April 9, 1853

in Thoreau’s Journal:  

I am surprised to find Walden completely open. When did it open? According to all accounts, it must have been between the 6th and 9th. Fair Haven must have opened entirely the 5th or 6th, and Walden very nearly at the same time. This proves how steadily it has been melting, notwithstanding the severe cold of the last half of March; i. e., it is less affected by transient heat or cold than most ponds.

The flowers have blossomed very suddenly this year as soon as the long cold spell was over, and almost all together.

April 8, 1855

in Thoreau’s Journal:

As to which are the earliest flowers, it depends on the character of the season, and ground bare or not, meadows wet or dry, etc., etc., also on the variety of soils and localities within your reach.

April 7, 1857

in Thoreau’s Journal:

Went to walk in the woods. When I had got half a mile or more away in the woods alone, and was sitting on a rock, was surprised to be joined by R.’s large Newfoundland dog Ranger, who had smelled me out and so tracked me. 

April 6, 1852

in Thoreau’s Journal:

Last night a snow-storm, and this morning we find the ground covered again six or eight inches deep — and drifted pretty badly beside.

The conductor in the cars, which have been detained more than an hour, says it is a dry snow up-country. Here it is very damp.

April 5, 1841

in Thoreau’s Journal:

The long series of desultory mornings does not tarnish the brightness of the prospective days. Surely faith is not dead.

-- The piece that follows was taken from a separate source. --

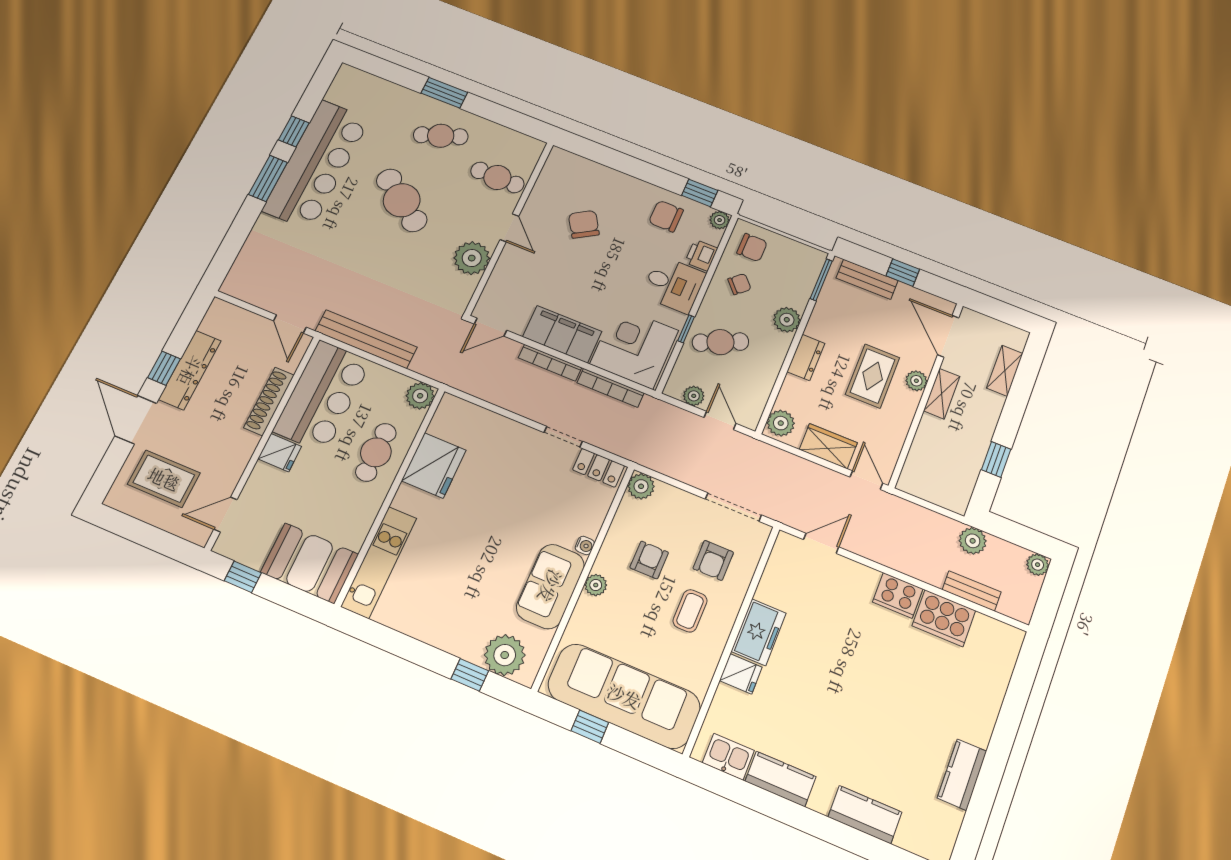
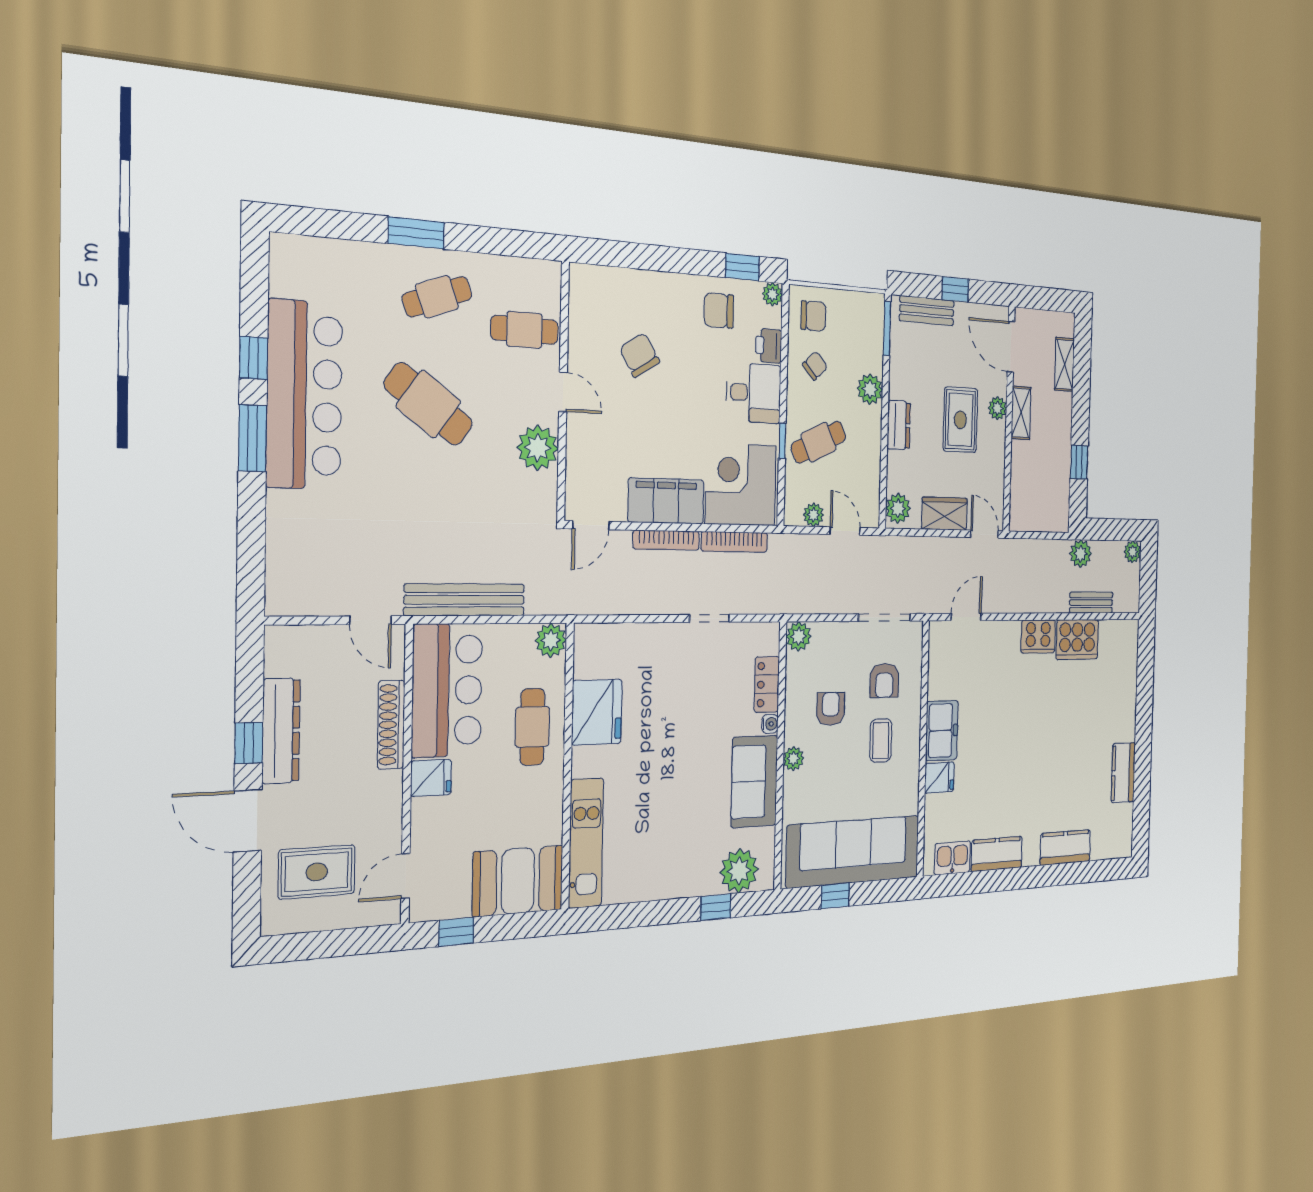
locker: (599, 468) -> (767, 684), moved, turned 90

Wood, water, earth, air, are essentially what they were; only society has degenerated. The lament for a golden age is only a lament for golden men.

April 3, 1853

in Thoreau’s Journal:

The last two Tribunes I have not looked at-  I have no time to read newspapers- If you chance to live & move and have your being in that thin stratum-in which the events which make the news transpire––thinner than the paper on which it is printed––then these things will fill the world for you–but if you soar above or dive below that plain—you cannot remember nor be reminded of them.

April 2, 1852

in Thoreau’s Journal:

I do not value any view of the universe into which man and the institutions of man enter very largely and absorb much of the attention.

April 1, 1852

in Thoreau’s Journal:

How unexpectedly dumb and poor and cold does Nature look, when, where we had expected to find a glassy lake reflecting the skies and trees in the spring,

we find only dull, white ice. Such I am, no doubt, to many friends.